Dataset items:
==*==
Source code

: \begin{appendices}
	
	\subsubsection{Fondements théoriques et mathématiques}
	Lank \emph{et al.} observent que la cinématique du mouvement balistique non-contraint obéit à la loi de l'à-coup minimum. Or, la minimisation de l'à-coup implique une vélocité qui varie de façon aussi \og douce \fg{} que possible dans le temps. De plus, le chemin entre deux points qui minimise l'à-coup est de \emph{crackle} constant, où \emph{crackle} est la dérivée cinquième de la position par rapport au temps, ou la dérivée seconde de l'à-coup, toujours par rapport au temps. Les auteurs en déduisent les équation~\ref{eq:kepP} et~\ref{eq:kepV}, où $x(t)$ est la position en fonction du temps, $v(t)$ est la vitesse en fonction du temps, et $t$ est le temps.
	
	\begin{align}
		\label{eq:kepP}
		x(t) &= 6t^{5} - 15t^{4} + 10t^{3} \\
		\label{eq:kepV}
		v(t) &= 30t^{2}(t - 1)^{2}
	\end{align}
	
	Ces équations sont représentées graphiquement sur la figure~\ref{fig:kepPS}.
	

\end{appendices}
==*==
From the line that contains "Ces équations sont" through the final line of the entries above, every line must be reproduced exactly and nothing more.

*Result of the exercise*:
	Ces équations sont représentées graphiquement sur la figure~\ref{fig:kepPS}.
	

\end{appendices}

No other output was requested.